HM Treasury 

Treasury urges savers to talk to an IFA

Treasury urges savers to talk to an IFA

As the ban on pension cold calling comes into force, City minister John Glen has recommended all savers seek independent advice.

From today (January 9) companies which make unwanted, unsolicited phone calls to people about their pensions may face enforcement action, including fines of up to £500,000.

Launching the ban, which was called for by IFA Darren Cooke of Red Circle Financial Planning, Mr Glen urged those trying to make sense of their savings to speak to an IFA.

Speaking about the ban, which came after research by the Money Advice Service suggested there could be as many as eight scam calls every second, Mr Glen said: "Pension scammers are the lowest of the low.

"They rob savers of their hard-earned retirement and devastate lives.

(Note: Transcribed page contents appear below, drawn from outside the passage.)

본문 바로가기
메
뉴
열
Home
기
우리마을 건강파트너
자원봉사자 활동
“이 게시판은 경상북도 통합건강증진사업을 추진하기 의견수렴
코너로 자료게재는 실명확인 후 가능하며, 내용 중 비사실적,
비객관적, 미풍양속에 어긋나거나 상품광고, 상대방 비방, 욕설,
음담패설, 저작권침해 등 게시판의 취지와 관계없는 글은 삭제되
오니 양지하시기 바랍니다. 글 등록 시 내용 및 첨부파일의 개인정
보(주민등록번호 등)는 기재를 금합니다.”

We know that cold-calling is the pension scammers’ main tactic, which is why we’ve made them illegal.    

"If you receive an unwanted call from an unknown caller about your pension, get as much information you can and report it to the Information Commissioner’s Office.

"I'd also urge all savers to seek independent advice if you’re thinking about making an important financial decision."

Garry Heath, director general of Libertatum, said Mr Glen should be praised for promoting independent advice.

He said: "I wish the FCA was as keen to promote advice. The issue is if those who need advice were to seek it (even if they were willing to pay) would the sector have the capacity to serve them?"

In 2016 Neil Liversidge, managing director of Yorkshire-based West Riding Personal Financial Solutions, provided his help pro-bono to a man who lost nine tenths of his pension savings after being cold called.

Mr Liversidge said: "I absolutely welcome the cold-calling ban and am very happy that Mr Glen is urging the public to seek independent financial advice."

According to the FCA, pension scammers stole on average £91,000 from each victim last year.

Lesley Titcomb, chief executive of The Pensions Regulator, said: "The cold-calling ban sends a very clear message - if anyone calls you about your pension, it’s an attempt to steal your savings.

"The ban draws a line in the sand for scammers. Cross it and you should expect to be prosecuted."

The ban prohibits cold-calling in relation to pensions, except where the caller is authorised by the FCA, or is the trustee or manager of an occupational or personal pension scheme, and where the recipient of the call consents to calls, or has an existing relationship with the caller.